RECORDS FOR THIS EXERCISE
+ + + +

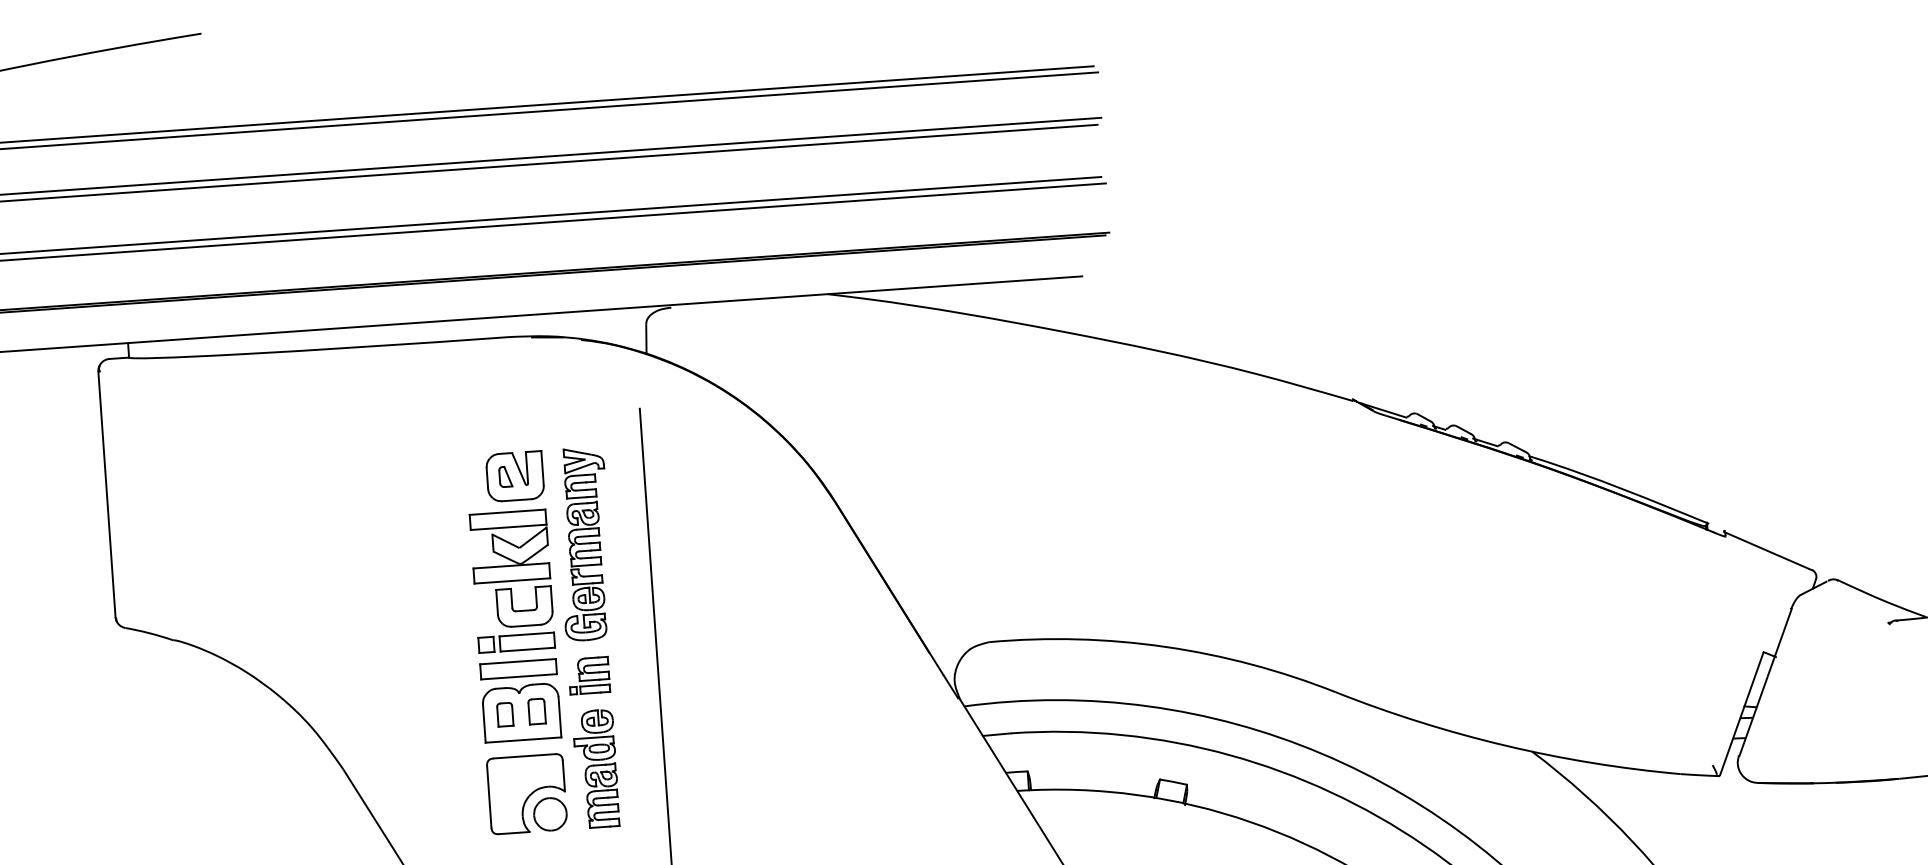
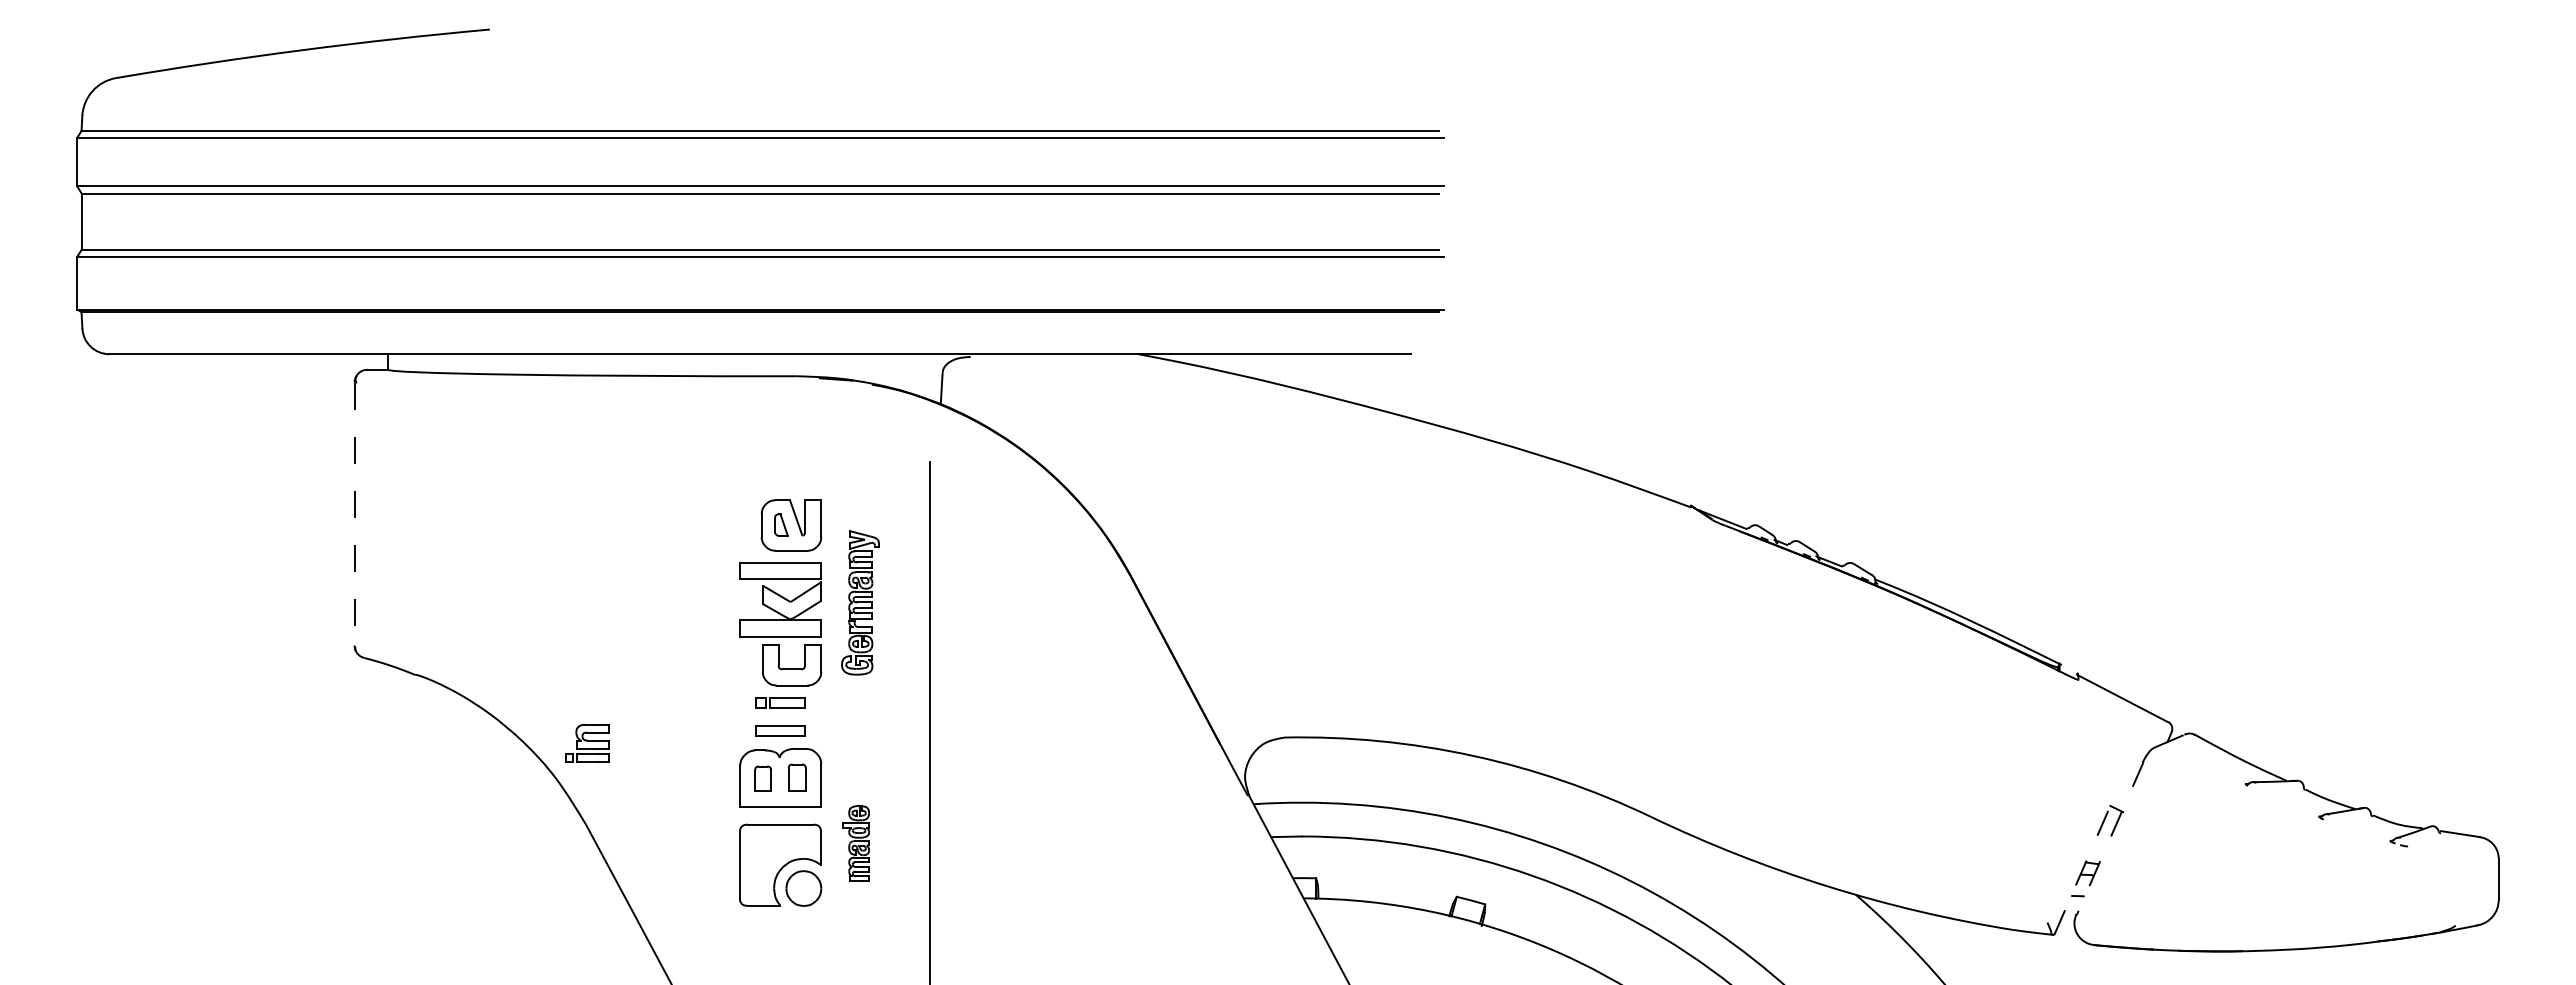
line: (106, 494) -> (354, 514), solid -> dashed
part: (584, 543) -> (860, 602), size x0.7
part: (516, 642) -> (780, 702), size x0.6
part: (518, 668) -> (780, 730), size x0.6
part: (589, 674) -> (587, 742), moved
line: (1765, 683) -> (2109, 839), solid -> dashed
line: (1741, 714) -> (2082, 870), solid -> dashed
part: (596, 768) -> (856, 843), size x0.6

+ + + +

ASSIGNMENT
Please retype the material above exactly, and omit its images.

RESPONSE TO THIS TASK
line: (106, 494) -> (354, 514), solid -> dashed
part: (584, 543) -> (860, 602), size x0.7
part: (516, 642) -> (780, 702), size x0.6
part: (518, 668) -> (780, 730), size x0.6
part: (589, 674) -> (587, 742), moved
line: (1765, 683) -> (2109, 839), solid -> dashed
line: (1741, 714) -> (2082, 870), solid -> dashed
part: (596, 768) -> (856, 843), size x0.6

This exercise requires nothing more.